• News
  • ANALYSIS: Asia leads returning appetite for equity markets

ANALYSIS: Asia leads returning appetite for equity markets

After an adverse year, equity markets may be receptive again to airlines that want to raise capital.

The most optimistic is Japan Airlines (JAL), which hopes to generate a whopping $12.6 billion through an initial public offering (IPO) by September. Thai AirAsia, Indonesia AirAsia and Hong Kong Airlines also have IPO plans and Indonesia's Lion Air is expected to announce similar plans soon.

Last year, most chief financial officers found share markets too volatile to use as a source of capital. They resorted instead to debt financing through bonds, notes, or debentures. That, of course, did not help their balance sheets.

AviancaTaca and Aeromexico were the only stars among airlines undertaking IPOs in 2011, raising $260 million and $330 million respectively. Spirit Airlines held the first IPO by a US airline since 2007, but only after trimming its offering by 37%. Garuda Indonesia was forced to halve its IPO before launching it. Airlines followed the pattern in other sectors, with offerings either shelved or reduced, leading analysts to conclude by the end of the year that 2011 had been "dismal" for IPOs.

Several signs suggest a possible comeback this year. Analysts point to a historic pattern of stocks doing well after a flat year. Some claim that the risks of a eurozone crash or a hard landing for China's economy have been exaggerated.

The prospect of revived ­investor interest is clearly a factor, but those airlines planning IPOs have their own reasons for returning to the share markets. Japan's Enterprise Turnaround Initiative Corporation (ETIC), the government-backed fund that holds about 97% of JAL's voting rights, must sell its stake no later than next January - three years after taking over the airline. As that deadline nears, ETIC is anxious to shed its stake while markets and JAL's performance are positive, thereby avoiding a last minute distress sale.

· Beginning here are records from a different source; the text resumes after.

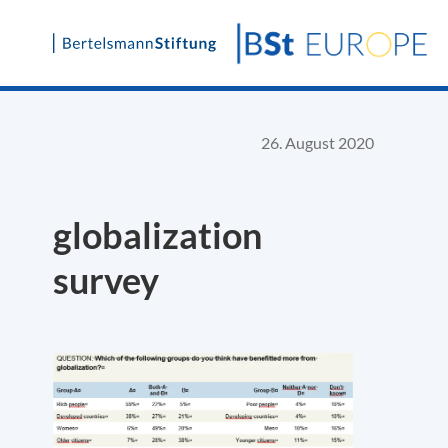
Skip
to
content
26. August 2020
globalization
survey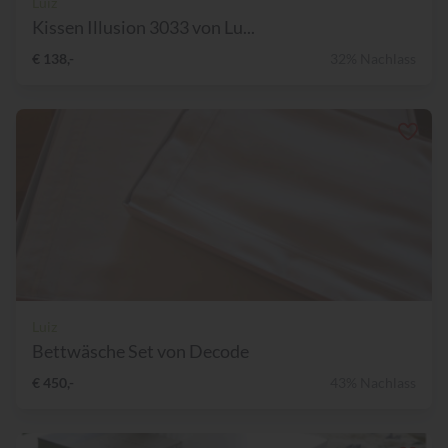
Luiz
Kissen Illusion 3033 von Lu...
€ 138,-
32% Nachlass
Luiz
Bettwäsche Set von Decode
€ 450,-
43% Nachlass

The IPOs planned by Thai ­AirAsia and Indonesia AirAsia are motivated by strong growth and favourable economies that offer a chance to boost working capital while conditions are right.

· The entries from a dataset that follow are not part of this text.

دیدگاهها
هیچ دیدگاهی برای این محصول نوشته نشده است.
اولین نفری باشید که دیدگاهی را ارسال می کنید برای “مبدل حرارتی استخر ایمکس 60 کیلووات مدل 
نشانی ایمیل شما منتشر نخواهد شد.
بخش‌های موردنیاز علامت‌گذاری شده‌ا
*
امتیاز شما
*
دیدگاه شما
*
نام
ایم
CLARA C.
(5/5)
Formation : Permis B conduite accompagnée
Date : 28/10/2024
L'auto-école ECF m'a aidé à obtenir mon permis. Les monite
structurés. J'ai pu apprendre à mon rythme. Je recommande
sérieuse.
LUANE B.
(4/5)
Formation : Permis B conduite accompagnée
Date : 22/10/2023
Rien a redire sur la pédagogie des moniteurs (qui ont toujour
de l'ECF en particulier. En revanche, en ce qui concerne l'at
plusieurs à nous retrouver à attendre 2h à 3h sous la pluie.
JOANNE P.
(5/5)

By contrast, the $300 million IPO planned by Hong Kong Airlines and the expected IPO by Lion Air are driven by a need to finance major fleet expansion. Hong Kong Airlines is expecting more than 50 new aircraft, including 10 Airbus A380s, over the next four years, while Lion Air placed a record $21.7 billion order last November for at least 230 ­Boeing 737s.

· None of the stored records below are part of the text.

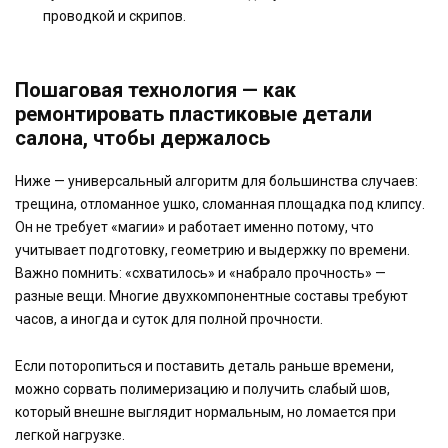
проводкой и скрипов.
Пошаговая технология — как
ремонтировать пластиковые детали
салона, чтобы держалось
Ниже — универсальный алгоритм для большинства случаев:
трещина, отломанное ушко, сломанная площадка под клипсу.
Он не требует «магии» и работает именно потому, что
учитывает подготовку, геометрию и выдержку по времени.
Важно помнить: «схватилось» и «набрало прочность» —
разные вещи. Многие двухкомпонентные составы требуют
часов, а иногда и суток для полной прочности.
Если поторопиться и поставить деталь раньше времени,
можно сорвать полимеризацию и получить слабый шов,
который внешне выглядит нормальным, но ломается при
легкой нагрузке.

Aircraft financiers have been predicting more reliance on equity to help fund new aircraft. Boeing Capital's managing director of capital markets Kostya Zolotusky says other forms of finance must step up as European banks are forced by the plight of the euro and new banking rules to cut their lending.

So far, all the airline IPO news is coming from Asia, but carriers elsewhere, including Canada's Porter Airlines, hope to revive ­previously shelved IPO plans.